India to participate in Moscow, Hague meet on AfghanistanMarch 18th, 2009 - 8:11 pm ICT by IANS
New Delhi, March 18 (IANS) In a sign of its growing stakes in stabilising the violence-torn country, India will join other regional and global players in two important international conferences on Afghanistan in Moscow and the Hague that will be held later this month.
The Prime Minister’s Special Envoy on Pakistan Satinder Lambah is likely to represent India at a regional security conference organized by the six-nation Shanghai Cooperation Organization (SCO) in Moscow March 27 that will focus on promoting stability in that country.
Iran and Pakistan, who are also observers at the SCO, have also been invited for the meeting.
Russia, which holds the current SCO presidency, has also sent out invitations to Turkey, the Group of Eight nations, the UN, as well as the North Atlantic Treaty Organization (NATO) for what is shaping to be a landmark international conclave on Afghanistan.

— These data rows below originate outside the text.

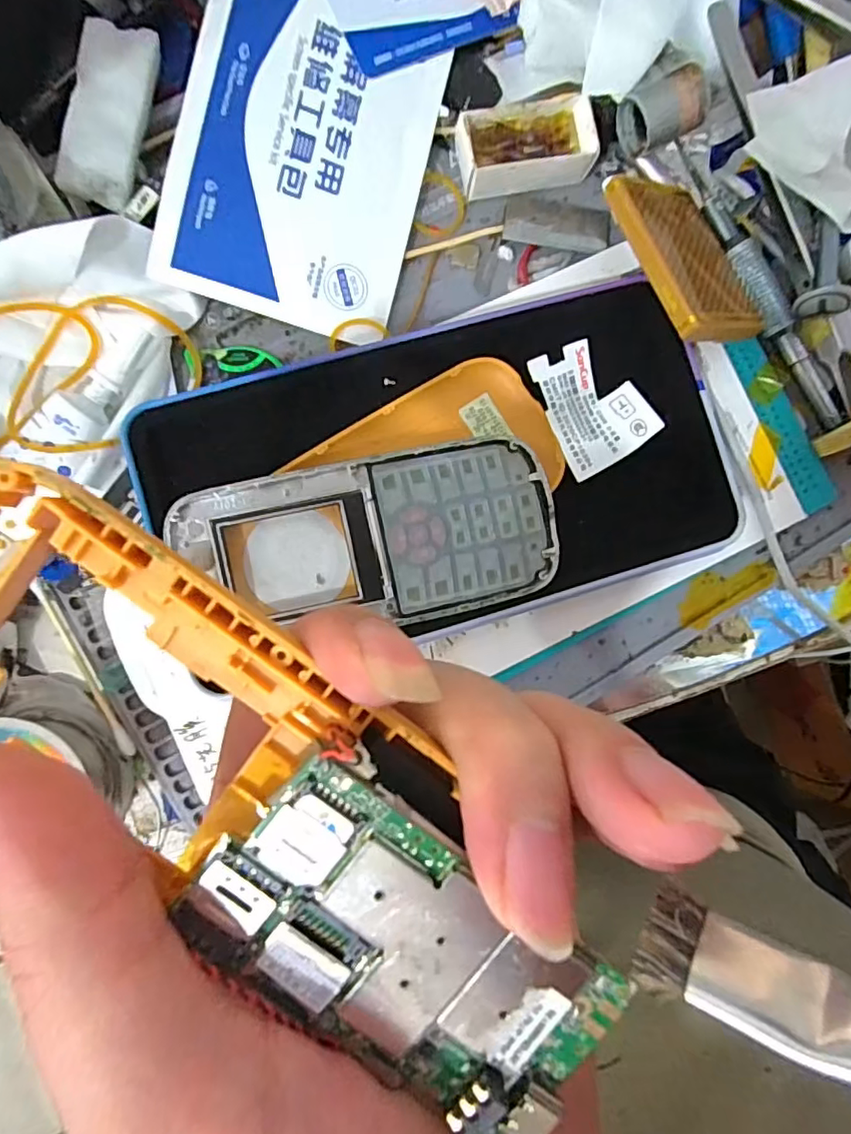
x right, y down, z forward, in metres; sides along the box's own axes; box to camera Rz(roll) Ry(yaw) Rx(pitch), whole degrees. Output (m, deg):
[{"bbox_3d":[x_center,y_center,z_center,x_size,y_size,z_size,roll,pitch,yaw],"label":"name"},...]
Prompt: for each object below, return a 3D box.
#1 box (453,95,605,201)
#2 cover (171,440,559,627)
[{"bbox_3d":[0.036,-0.152,0.211,0.049,0.017,0.022,-13,88,-5],"label":"box"},{"bbox_3d":[-0.016,-0.007,0.184,0.115,0.011,0.051,-11,87,-5],"label":"cover"}]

The Moscow meet will be followed by another international conference on the future of Afghanistan at The Hague March 31, which will be chaired by the United Nations.

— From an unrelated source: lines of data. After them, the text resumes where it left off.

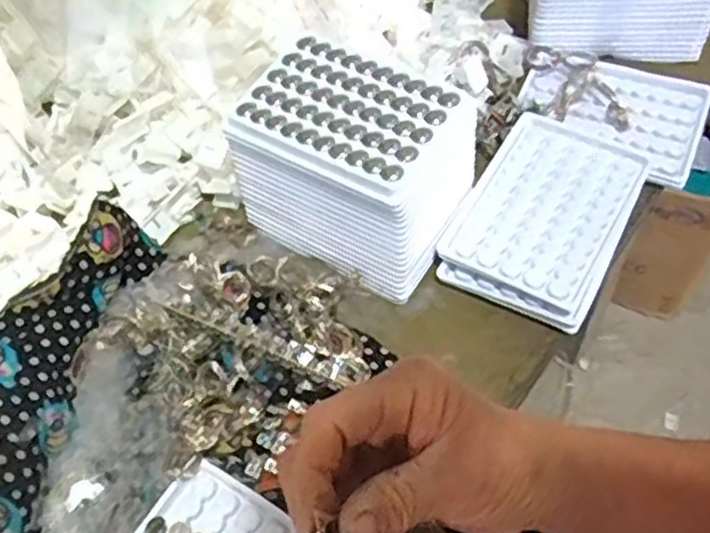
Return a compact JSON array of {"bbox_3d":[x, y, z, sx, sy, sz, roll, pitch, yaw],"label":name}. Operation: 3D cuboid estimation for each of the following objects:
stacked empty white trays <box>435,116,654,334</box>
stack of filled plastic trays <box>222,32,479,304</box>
[{"bbox_3d":[0.125,-0.035,0.483,0.099,0.015,0.140,21,64,22],"label":"stacked empty white trays"},{"bbox_3d":[0.000,-0.064,0.470,0.140,0.093,0.102,23,63,18],"label":"stack of filled plastic trays"}]

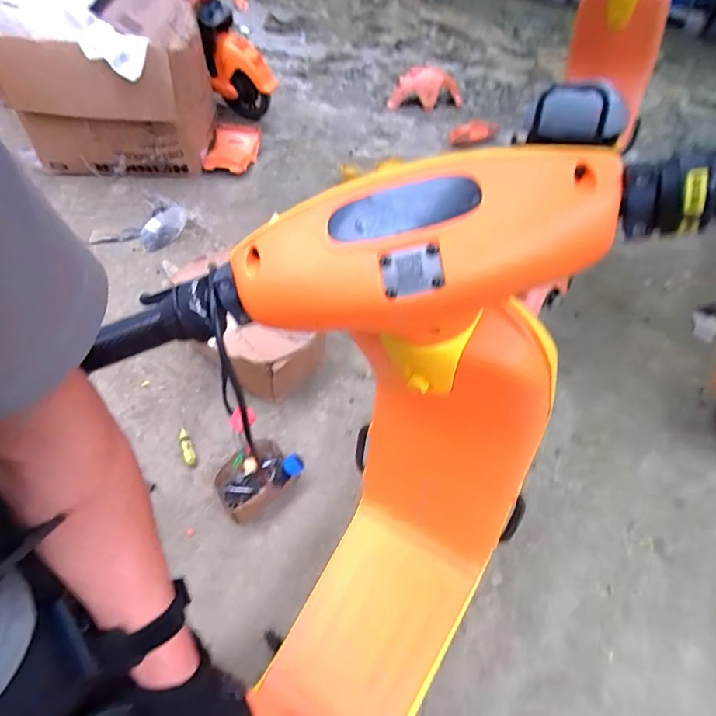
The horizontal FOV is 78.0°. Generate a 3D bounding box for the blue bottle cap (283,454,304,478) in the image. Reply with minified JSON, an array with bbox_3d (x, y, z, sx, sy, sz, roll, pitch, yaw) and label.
[{"bbox_3d":[-0.096,0.160,0.652,0.032,0.016,0.031,-45,104,-27],"label":"blue bottle cap"}]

UN Secretary General Ban ki-Moon is also expected to attend the meet. Foreign ministers and representatives of international organisations involved in security and reconstruction operations in Afghanistan, including India and Iran, have been invited for this important conference.

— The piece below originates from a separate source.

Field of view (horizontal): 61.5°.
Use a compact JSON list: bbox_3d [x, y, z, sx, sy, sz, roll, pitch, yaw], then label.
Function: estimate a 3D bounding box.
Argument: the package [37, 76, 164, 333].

The invitations to participate in these conferences underline the increasing appreciation of India’s multi-faceted reconstruction activities in Afghanistan and its crucial role in stabilising the country that has fallen prey to a resurgent Taliban.
India will advocate an integrated approach towards stabilization of Afghanistan, that will include a more prominent role for developmental initiatives besides military and security components in creating a zone of peace, said government sources.
India is not in favour of the speculated US’ strategy of roping in what they call the “good Taliban” to give them a stake in a future power-sharing arrangement in that country. New Delhi believes that there are no good Taliban or bad Taliban and thinks such a move is fraught with serious consequences for stability of the violence-torn country and the region.
The situation in Afghanistan figured prominently in discussions Foreign Secretary Shivshankar Menon had with top decision-makers in Washington last week.
Menon met Secretary of State Hillary Clinton, National Security Adviser James L. Jones, US Special Representative for Pakistan and Afghanistan Richard Holbrooke and David Petraeus, the head of the US Central Command, and shared his perception of the Indian approach towards the violence-torn country.
The US is carrying out extensive strategic reviews of the situation in Afghanistan-Pakistan region, which is likely to be unveiled at the NATO conference early April.
India has pledged over $1.2 billion in various reconstruction activities in Afghanistan and has vowed to continue this work despite an attack on its Indian mission in Kabul in July last year.